PartiQL

PartiQL est le langage de requête compatible SQL de DynamoDB. Bascule n’importe quel onglet de table en mode PartiQL (⌘⇧M) pour écrire directement des instructions SELECT, INSERT, UPDATE et DELETE au lieu de cliquer sur des pastilles de filtre.

Basculer un onglet en mode PartiQL lance automatiquement le scan par défaut SELECT * FROM "table" — l’équivalent direct d’ouvrir la table dans la vue visuelle. Une fois que tu édites l’instruction, l’exécuter dépend de toi : appuie sur ⌘↩ pour exécuter. Les résultats arrivent en flux, et Charger plus récupère les pages suivantes.

SELECT * FROM "my-table" WHERE pk = 'USER#42' AND begins_with(sk, 'ORDER#')
L’éditeur PartiQL avec une instruction SELECT, le menu des modèles, et les résultats streamés en dessous.
L’éditeur PartiQL avec une instruction SELECT, le menu des modèles, et les résultats streamés en dessous.

PartiQL n’est pas du SQL

Le PartiQL de DynamoDB est un sous-ensemble délibéré. L’éditeur analyse ta requête à mesure que tu tapes et signale les constructions que DynamoDB n’exécutera pas — généralement avec une correction rapide en un clic. Les pièges courants :

  • IN utilise des crochets, pas des parenthèsesWHERE id IN ['a', 'b'], pas ('a', 'b'). La correction rapide la réécrit. Le linter avertit aussi quand la liste dépasse les plafonds de DynamoDB (50 valeurs sur une colonne de clé de partition, 100 sur une colonne hors clé) avant que le serveur ne la rejette.
  • Pas de clause LIMIT — la taille de page est un contrôle d’onglet, pas du SQL. Utilise Charger plus.
  • Pas de JOIN, GROUP BY, HAVING, agrégats, sous-requêtes, UNION ni CTE. Pour ça, ouvre un onglet Workbench — le linter t’y oriente.
  • LIKE → fonctionLIKE '%foo%' devient contains(col, 'foo'), 'foo%' devient begins_with(col, 'foo'). Correction rapide proposée.
  • IS NULL / IS NOT NULLattribute_not_exists(col) / attribute_exists(col). Correction rapide proposée (attention au mapping inverse).
  • Littéraux chaîne entre guillemets simples'value', pas "value". Les guillemets doubles désignent un identifiant.

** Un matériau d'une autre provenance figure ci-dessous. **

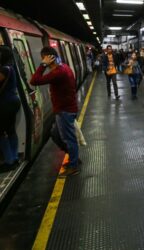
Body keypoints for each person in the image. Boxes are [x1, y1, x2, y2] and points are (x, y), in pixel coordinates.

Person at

Le popover aide au format à côté du bouton Run liste ces points inline chaque fois que tu as besoin d’un rappel.

Modèles et requêtes enregistrées

Le menu Requêtes dépose des instructions prêtes à l’emploi dans l’éditeur, résolues sur les vraies clés de la table active et une valeur échantillonnée — donc un modèle SELECT arrive déjà en référençant ta clé de partition, pas un placeholder. Tabule à travers les trous surlignés pour remplir le reste.

Conserve une instruction que tu réutiliseras avec le bouton Enregistrer — tes requêtes enregistrées vivent dans le même menu, aux côtés des modèles, prêtes à s’exécuter sur n’importe quelle table. Le Workbench et PartiQL gardent des bibliothèques séparées, puisqu’ils parlent des langages de requête différents.

Modèles d’écriture

Les modèles INSERT / UPDATE / DELETE utilisent exprès des clés synthétiques DEMO-*, pour qu’en exécuter un d’emblée ne puisse pas modifier accidentellement une vraie ligne. Ils sont conçus pour être exécutés dans l’ordre — insérer, puis mettre à jour, puis supprimer le même élément de démo — et tu édites les clés pour viser des données réelles.

Historique

Chaque requête exécutée est enregistrée dans un historique par mode (séparé de celui du Workbench). Rouvre le menu d’historique pour restaurer une instruction précédente dans l’éditeur — y compris les exécutions échouées, pour que tu puisses corriger et réessayer.